Overall, our working model (Fig. 7) illustrates how changes in HNRNPK expression or activity are involved in C9 ALS/FTD. Firstly, HNRNPK is mislocalized prior to, next to, or as a consequence of sequestration by C9 repeat RNA into RNA foci, which could by itself increase DNA damage. Second, unavailable or disrupted HNRNPK leads to downstream transcriptional dysregulation of, amongst others, RRM2. Initiation of DNA damage repair mechanisms triggers RRM2’s activation and nuclear translocation, but reduced expression prevents successful DNA repair. DNA damage repair gets increasingly important during the aging process. Therefore, small changes in the maintenance mechanisms can lead to progressive motor neuron degeneration, having an impact on disease progression in C9 ALS/FTD.

Fig. 7
figure 7

Schematic model linking mechanistic insights of HNRNPK and RRM2 in C9orf72 ALS. In the left panel, event of naturally occurring DNA damage (1) in a healthy neuron with consequential RRM2 activation and nuclear translocation (2). HNRNPK is a transcriptional regulator of RRM2 (3), essential for DNA repair in the DNA damage response (4). In the right panel, a neuron affected in C9 ALS/FTD is characterized by DPRs and RNA foci, consisting of C9orf72 repeat RNA and sequestered RNA-binding proteins, including HNRNPK (1a). Next to sequestration, HNRNPK is mislocalized to the cytoplasm (1b), resulting in a loss-of-function of HNRNPK, and directly or indirectly increasing DNA damage, which activates RRM2 (3). Loss-of-function achieves transcriptional dysregulation of downstream effectors of HNRNPK, including RRM2 (4). Activated, though depleted RRM2 results in a disrupted DNA damage response, impeding DNA repair (5).
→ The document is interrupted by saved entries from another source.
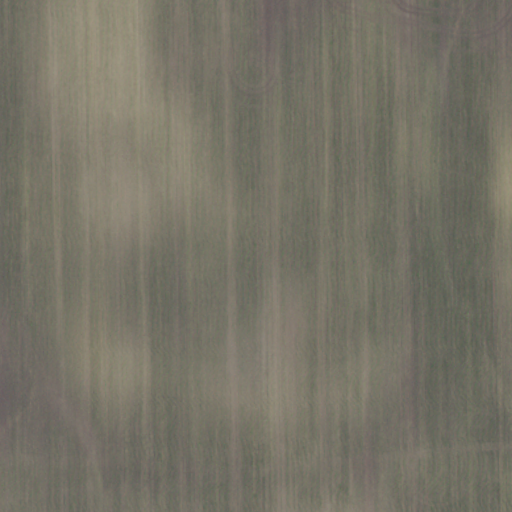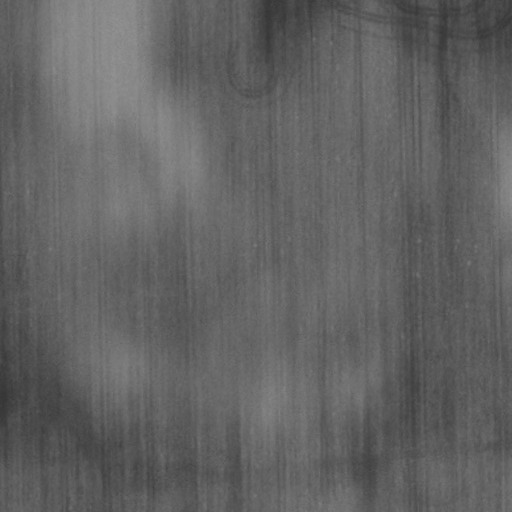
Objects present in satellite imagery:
crop: (256, 256)
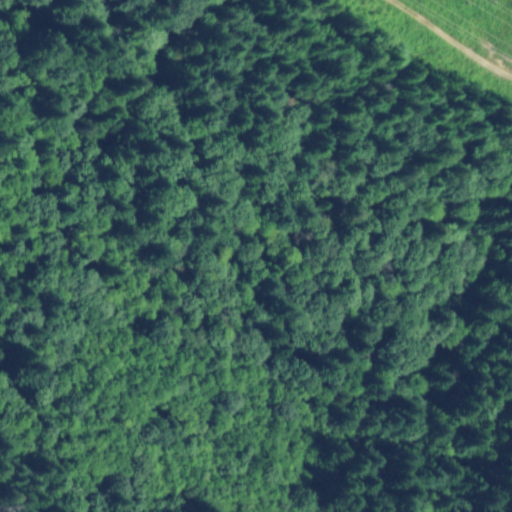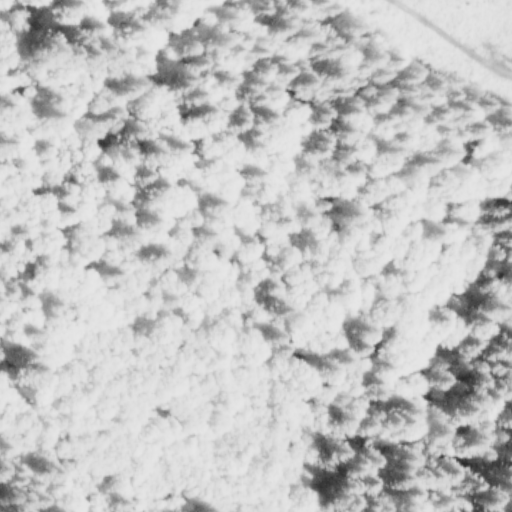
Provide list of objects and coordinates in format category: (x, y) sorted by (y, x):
road: (453, 37)
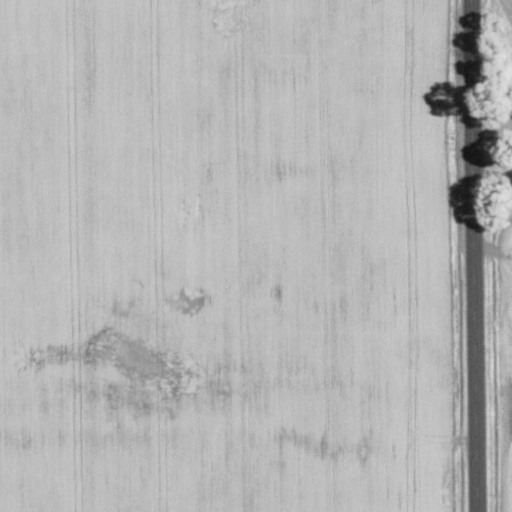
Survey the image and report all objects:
road: (477, 256)
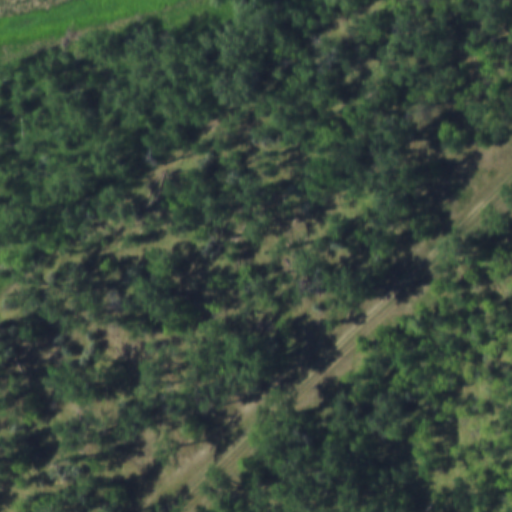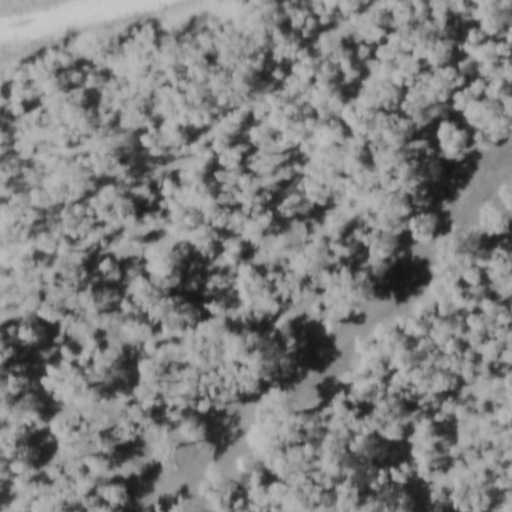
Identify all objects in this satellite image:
road: (341, 347)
Scheme created with BioRender.com

In conclusion, using in vivo and in vitro models we identified HNRNPK as a novel modifying protein of RNA toxicity in C9orf72 ALS. We hypothesize that HNRNPK loss-of-function, either by lack of proper expression or mislocalization, contributes to pathogenicity in C9orf72 ALS. Furthermore, we demonstrated that a disrupted DNA damage response is attributable to dysfunctional HNRNPK, and that the subsequent RRM2 deficiency leads to impairments in DNA repair in the C9 RNA toxicity model. Altogether, our results highlight RNA toxicity as an undervalued mechanism that at least partially, and perhaps concomitant with DPR toxicity, contributes to neurodegeneration in C9 ALS/FTD. As related studies further illustrated that the altered DNA damage response is a recurring mechanism at play in other ALS/FTD types, such as TDP-43 ALS [28, 29], our work points to HNRNPK and, in particular, its target RRM2 as novel focuses in developing new therapeutic strategies for ALS.